Random Variables

Random variables bridge the gap between abstract probability spaces and real-world numerical outcomes. Whether counting outcomes or measuring continuous quantities, they provide the foundation for modeling uncertainty in data. 🎲

Learning Objectives

Learning objectives of the Random Variables section.

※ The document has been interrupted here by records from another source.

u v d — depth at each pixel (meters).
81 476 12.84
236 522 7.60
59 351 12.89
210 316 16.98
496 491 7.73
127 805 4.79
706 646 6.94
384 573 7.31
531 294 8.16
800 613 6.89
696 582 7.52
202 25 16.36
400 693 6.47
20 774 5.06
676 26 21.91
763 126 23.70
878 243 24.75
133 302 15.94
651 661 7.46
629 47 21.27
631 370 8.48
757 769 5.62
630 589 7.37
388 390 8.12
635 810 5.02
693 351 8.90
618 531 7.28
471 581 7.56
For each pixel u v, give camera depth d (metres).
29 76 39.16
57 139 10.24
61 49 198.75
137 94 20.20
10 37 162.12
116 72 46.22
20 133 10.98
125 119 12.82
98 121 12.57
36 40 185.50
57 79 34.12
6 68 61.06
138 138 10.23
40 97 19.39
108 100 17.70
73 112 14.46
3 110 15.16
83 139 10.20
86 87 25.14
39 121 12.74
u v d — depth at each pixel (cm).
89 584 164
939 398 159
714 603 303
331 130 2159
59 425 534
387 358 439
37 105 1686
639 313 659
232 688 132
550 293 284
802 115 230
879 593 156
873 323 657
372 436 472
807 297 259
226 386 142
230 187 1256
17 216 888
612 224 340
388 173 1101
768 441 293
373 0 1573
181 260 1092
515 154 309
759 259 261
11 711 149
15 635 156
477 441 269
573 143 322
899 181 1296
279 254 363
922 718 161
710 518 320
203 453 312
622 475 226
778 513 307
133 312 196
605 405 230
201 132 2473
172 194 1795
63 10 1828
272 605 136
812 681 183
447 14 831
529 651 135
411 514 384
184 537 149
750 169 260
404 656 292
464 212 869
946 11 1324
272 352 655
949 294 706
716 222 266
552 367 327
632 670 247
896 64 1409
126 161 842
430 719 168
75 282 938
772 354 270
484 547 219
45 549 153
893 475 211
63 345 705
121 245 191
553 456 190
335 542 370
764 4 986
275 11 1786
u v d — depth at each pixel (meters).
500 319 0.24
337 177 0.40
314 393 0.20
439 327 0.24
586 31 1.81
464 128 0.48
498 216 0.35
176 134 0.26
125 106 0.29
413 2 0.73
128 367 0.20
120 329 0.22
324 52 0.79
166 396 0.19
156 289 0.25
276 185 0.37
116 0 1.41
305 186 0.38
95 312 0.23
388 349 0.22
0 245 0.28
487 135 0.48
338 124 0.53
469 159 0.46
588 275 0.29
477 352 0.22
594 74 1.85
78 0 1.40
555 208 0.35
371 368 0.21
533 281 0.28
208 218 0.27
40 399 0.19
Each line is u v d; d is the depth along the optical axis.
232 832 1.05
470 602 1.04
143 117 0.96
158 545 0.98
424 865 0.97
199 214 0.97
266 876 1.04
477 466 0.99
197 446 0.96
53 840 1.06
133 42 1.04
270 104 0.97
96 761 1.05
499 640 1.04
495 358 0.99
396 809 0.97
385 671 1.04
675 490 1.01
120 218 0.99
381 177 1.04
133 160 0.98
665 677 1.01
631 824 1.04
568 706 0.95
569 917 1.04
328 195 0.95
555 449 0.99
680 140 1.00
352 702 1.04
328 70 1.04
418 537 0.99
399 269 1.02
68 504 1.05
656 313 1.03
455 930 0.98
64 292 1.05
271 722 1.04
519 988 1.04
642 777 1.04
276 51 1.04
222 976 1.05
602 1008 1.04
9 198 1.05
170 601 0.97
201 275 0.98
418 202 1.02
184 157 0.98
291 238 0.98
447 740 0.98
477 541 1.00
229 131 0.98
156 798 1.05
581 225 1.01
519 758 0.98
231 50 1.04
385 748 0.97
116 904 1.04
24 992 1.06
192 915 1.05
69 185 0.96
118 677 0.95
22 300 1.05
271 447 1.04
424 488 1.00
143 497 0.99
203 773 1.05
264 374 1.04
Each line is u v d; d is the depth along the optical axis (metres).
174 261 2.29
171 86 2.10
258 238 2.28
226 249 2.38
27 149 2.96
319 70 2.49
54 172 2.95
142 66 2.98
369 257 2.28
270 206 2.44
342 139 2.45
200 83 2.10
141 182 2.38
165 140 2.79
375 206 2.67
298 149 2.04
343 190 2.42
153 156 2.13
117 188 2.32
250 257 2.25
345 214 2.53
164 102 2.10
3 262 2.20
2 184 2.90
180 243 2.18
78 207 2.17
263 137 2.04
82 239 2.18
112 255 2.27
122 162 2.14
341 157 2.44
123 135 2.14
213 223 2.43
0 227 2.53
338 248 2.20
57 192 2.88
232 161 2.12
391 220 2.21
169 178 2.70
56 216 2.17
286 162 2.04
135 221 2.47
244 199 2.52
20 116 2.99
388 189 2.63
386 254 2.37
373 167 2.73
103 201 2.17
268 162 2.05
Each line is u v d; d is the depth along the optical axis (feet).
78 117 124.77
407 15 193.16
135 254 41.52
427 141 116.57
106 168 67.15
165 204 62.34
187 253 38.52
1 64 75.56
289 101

• Discrete Random Variables
• Continuous Random Variables

Summary Table

Summary of the Random Variables section.

Concept	Discrete Random Variables	Continuous Random Variables
Sample Space	Countable outcomes	Uncountable outcomes
Domain of Variable	x \in \mathbb{Z}	x \in \mathbb{R}
Mapping	X: \text{Outcome} \rightarrow x \in \mathbb{Z}	X: \text{Event} \rightarrow x \in \mathbb{R}
Probability Function	Probability Mass Function (PMF):p_X(x) = P(X = x)	Probability Density Function (PDF):f_X(x) \geq 0
Total Probability	\sum_x p_X(x) = 1	\int_{-\infty}^{\infty} f_X(x) \, dx = 1
CDF (Cumulative Distribution)	F_X(x) = \sum_{k \leq x} p_X(k)	F_X(x) = \int_{-\infty}^{x} f_X(u) \, du
Probability of Exact Value	P(X = x) = p_X(x) > 0possible	P(X = x) = 0 for any exact x
Expectation	\mathbb{E}[X] = \sum_x x \, p_X(x)	\mathbb{E}[X] = \int_{-\infty}^{\infty} x \, f_X(x) \, dx
Variance	\text{Var}[X] = \sum_x (x - \mathbb{E}[X])^2 \, p_X(x)	\text{Var}[X] = \int_{-\infty}^{\infty} (x - \mathbb{E}[X])^2 \, f_X(x) \, dx
Joint Distribution	Joint PMF:p_{X,Y}(x, y) = P(X = x, Y = y)	Joint PDF:f_{X,Y}(x, y)
Marginal Distribution	p_X(x) = \sum_y p_{X,Y}(x, y)	f_X(x) = \int_{-\infty}^{\infty} f_{X,Y}(x, y) \, dy
Conditional Probability	p_{X|Y}(x|y) = \frac{p_{X,Y}(x,y)}{p_Y(y)}	f_{X|Y}(x|y) = \frac{f_{X,Y}(x,y)}{f_Y(y)}
Conditional Expectation	\mathbb{E}[X|Y=y] = \sum_x x \, p_{X|Y}(x|y)	\mathbb{E}[X|Y=y] = \int x \, f_{X|Y}(x|y) \, dx
Independence	p_{X,Y}(x,y) = p_X(x) \cdot p_Y(y)	f_{X,Y}(x,y) = f_X(x) \cdot f_Y(y)